### Dataset excerpt

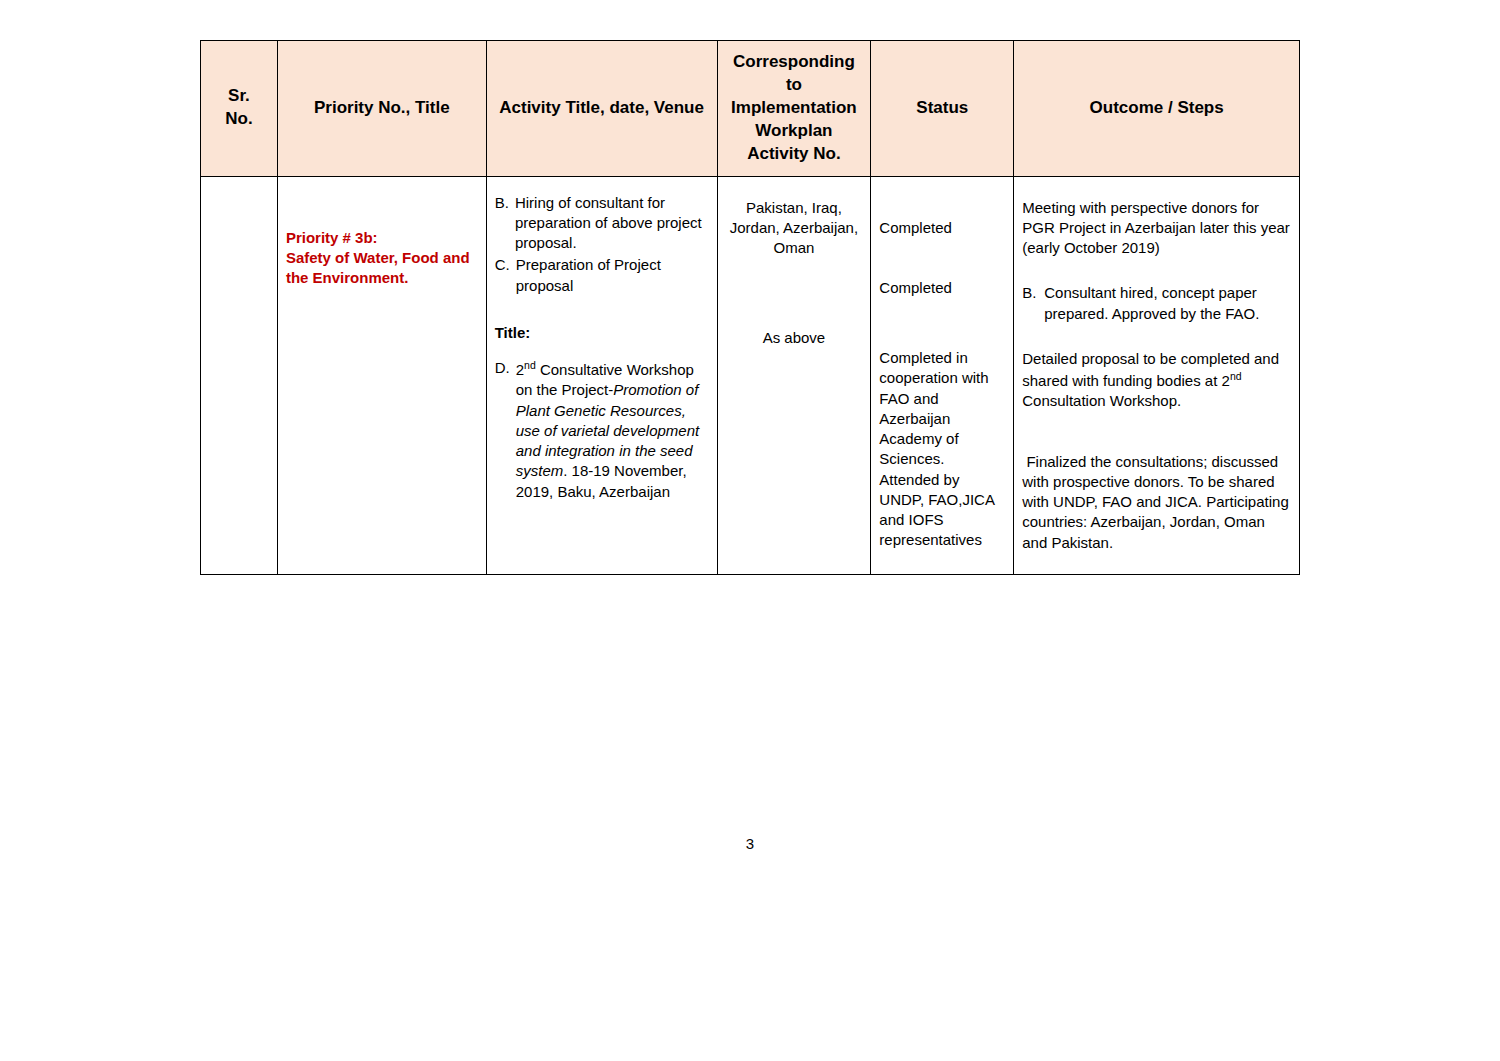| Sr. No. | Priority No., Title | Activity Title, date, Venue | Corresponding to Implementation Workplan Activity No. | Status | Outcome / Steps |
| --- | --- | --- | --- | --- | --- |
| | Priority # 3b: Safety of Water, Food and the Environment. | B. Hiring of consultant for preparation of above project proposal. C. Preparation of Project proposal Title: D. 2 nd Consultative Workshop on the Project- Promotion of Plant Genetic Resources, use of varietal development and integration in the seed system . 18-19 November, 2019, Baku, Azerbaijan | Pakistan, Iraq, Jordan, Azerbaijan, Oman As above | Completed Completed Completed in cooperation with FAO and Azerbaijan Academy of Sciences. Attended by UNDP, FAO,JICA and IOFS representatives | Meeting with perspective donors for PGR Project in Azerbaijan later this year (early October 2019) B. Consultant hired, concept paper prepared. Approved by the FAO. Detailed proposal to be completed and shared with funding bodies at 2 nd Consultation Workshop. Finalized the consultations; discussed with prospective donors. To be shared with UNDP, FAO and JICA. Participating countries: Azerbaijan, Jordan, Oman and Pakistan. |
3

######

_Your instructions_. Reproduce the material above in full, images excluded.

_Solution for this exercise_.
| Sr. No. | Priority No., Title | Activity Title, date, Venue | Corresponding to Implementation Workplan Activity No. | Status | Outcome / Steps |
| --- | --- | --- | --- | --- | --- |
| | Priority # 3b: Safety of Water, Food and the Environment. | B. Hiring of consultant for preparation of above project proposal. C. Preparation of Project proposal Title: D. 2 nd Consultative Workshop on the Project- Promotion of Plant Genetic Resources, use of varietal development and integration in the seed system . 18-19 November, 2019, Baku, Azerbaijan | Pakistan, Iraq, Jordan, Azerbaijan, Oman As above | Completed Completed Completed in cooperation with FAO and Azerbaijan Academy of Sciences. Attended by UNDP, FAO,JICA and IOFS representatives | Meeting with perspective donors for PGR Project in Azerbaijan later this year (early October 2019) B. Consultant hired, concept paper prepared. Approved by the FAO. Detailed proposal to be completed and shared with funding bodies at 2 nd Consultation Workshop. Finalized the consultations; discussed with prospective donors. To be shared with UNDP, FAO and JICA. Participating countries: Azerbaijan, Jordan, Oman and Pakistan. |
3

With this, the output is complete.